Prentice and Holtzman were competing with Newcastle Capital Management for ownership of Whitehall. The Board of Directors of Whitehall said after consulting the company’s financial and legal advisors, it concluded that the Newcastle proposal was no longer a “Superior Proposal” in light of the revised Prentice transaction.
In connection with the merger agreement, the parties are terminating the securities purchase agreement previously entered into with Prentice and Holtzman. The special meeting of stockholders that was previously postponed to Feb. 6 has been cancelled.

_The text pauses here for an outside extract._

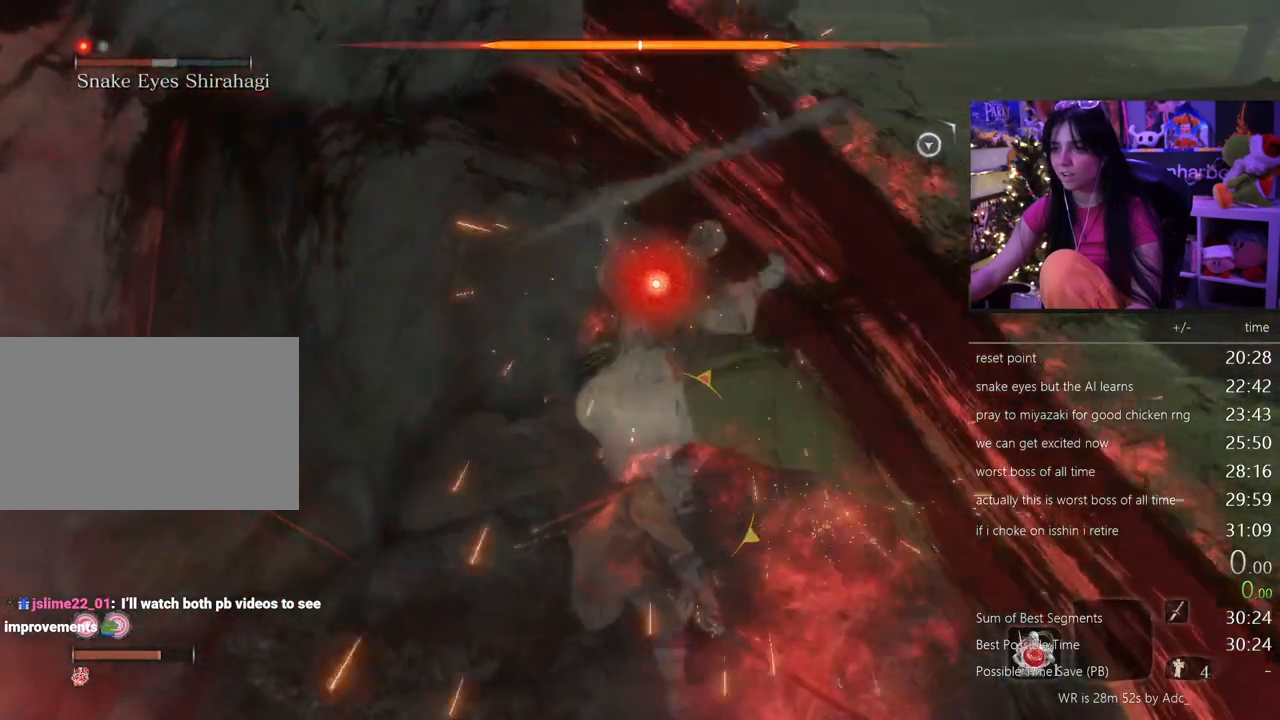
{"keys": [], "mouse": [], "events": [[233, "tab", "down"], [367, "tab", "up"]]}
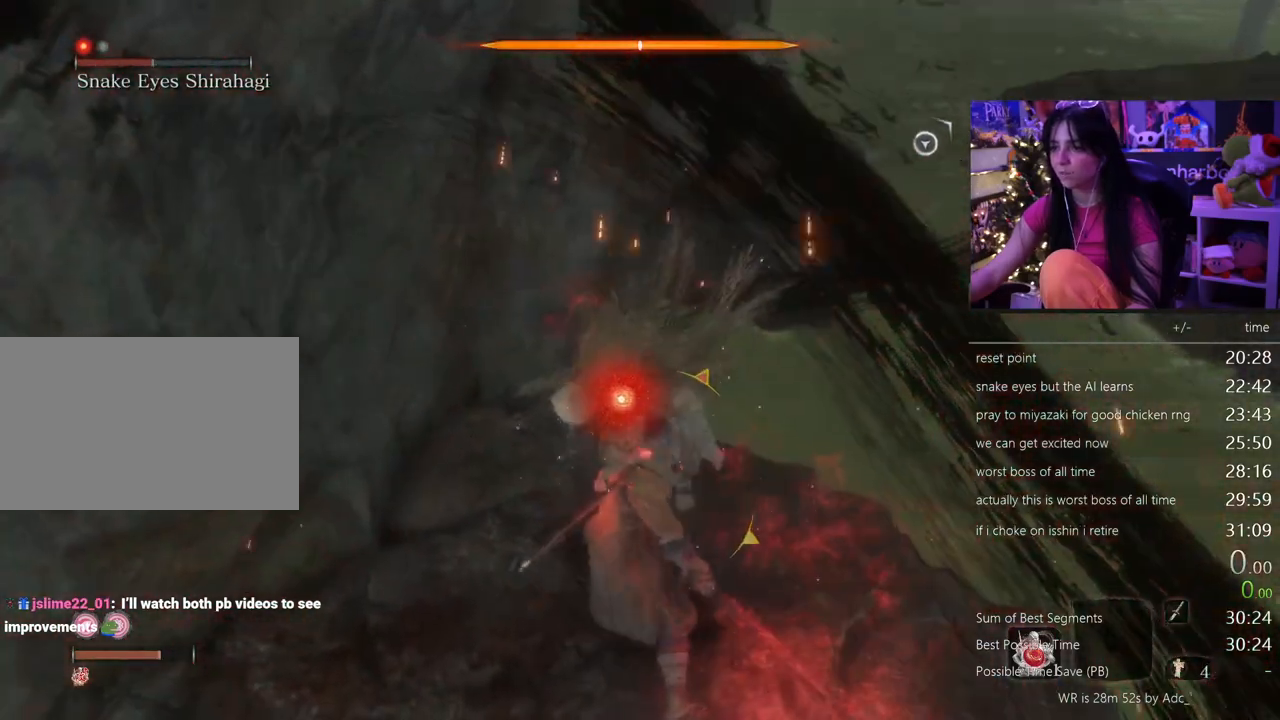
{"keys": ["tab"], "mouse": [], "events": [[67, "tab", "down"], [200, "tab", "up"], [433, "tab", "down"]]}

The Jan. 31, 2006 maturity of Whitehall’s bridge term loan credit agreement is being extended for three years, in connection with the merger agreement, and the lenders are making an additional $20 million loan to Whitehall for working capital and general corporate purposes. On Feb. 1, 2006, Whitehall was in default under its senior credit agreement. However, Whitehall’s senior lenders are waiving these defaults and consenting to the extension of the bridge term loan maturity date and the making of the additional $20 million loan described above. The senior lenders also are reinstating $10 million in availability under the credit facility.
Whitehall Jewellers currently operates 366 stores in 38 states, but has announced that it intends to close a number of stores in the near term. The company operates stores in regional and super regional shopping malls under the names Whitehall Co. Jewellers, Lundstrom Jewelers and Marks Bros. Jewelers.